■ **REQUIRED ACTIONS**
1. Answer these questions from the passage on the Roman Temple of Évora:
(a) Since what year has the temple, together with the historic center, been part of the UNESCO World Heritage Site?
(b) In which centuries did the building undergo architectural changes?
(c) What invasions, and in which century, practically destroyed Évora?
2. Translate this sentence from the passage on the Roman Temple of Évora into Spanish: "Later, in the 2nd and 3rd centuries, the building underwent some architectural changes."
3. Resume the passage on the Roman Temple of Évora after its last sentence.

■ **PASSAGE FOR REVIEW**
▼
The Temple of Diana

The Roman Temple of Évora along with the entire historic center is part of the UNESCO World Heritage Site since 1986. The Roman Temple of Évora, symbol of the Roman presence in the Iberian Peninsula, is one of the most famous landmarks in the city and is located in the heart of the city, and it is classified as a National Monument.

The construction of the Roman Temple of Évora dates back to the first century, when Évora was known as Liberatias lulia. The Temple was built in the center of the Liberatias lulia forum (main square). Later, in the 2nd and 3rd centuries, the building underwent some architectural changes.

With the Germanic invasions of the fifth century, Évora was practically destroyed in its totality, and from the Roman Forum, only the ruins of the temple, last until the present.
▲
■ **RECORDED INFORMATION**
▼
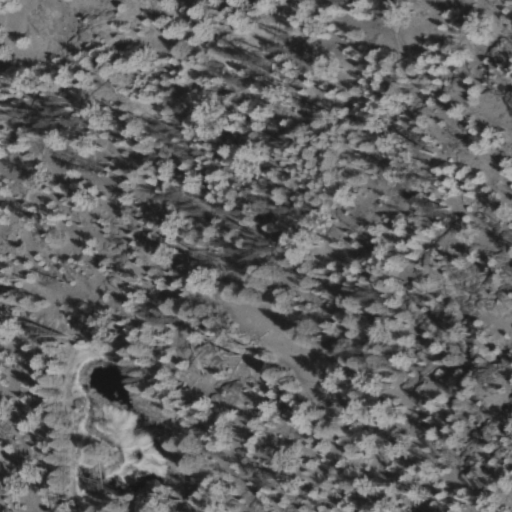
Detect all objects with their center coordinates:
road: (74, 25)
▲
■ **OUTPUTS FOR THE TASKS**
1.
(a) 1986.
(b) The 2nd and 3rd centuries.
(c) The Germanic invasions of the fifth century.

2. Más tarde, en los siglos II y III, el edificio sufrió algunos cambios arquitectónicos.

3.
In the Middle Ages, the ruins of the Roman Temple were incorporated into one of the towers of Évora Castle, having continued its columns, architraves and base embedded in the walls of the Castle. Between the 14th century and the year 1836, the temple, which had been transformed into a tower, was used as a butcher shop, and thanks to this use the remains of the temple were protected from further destruction.

Currently the temple is with its full base, has 14 columns built in granite, unfortunatelyits stairs are in ruins.

The Roman Temple of Évora underwent a restoration process, coordinated by Italian architect Giuseppe Cinatti, and considering its 2,000 years of existence, the building is in good condition.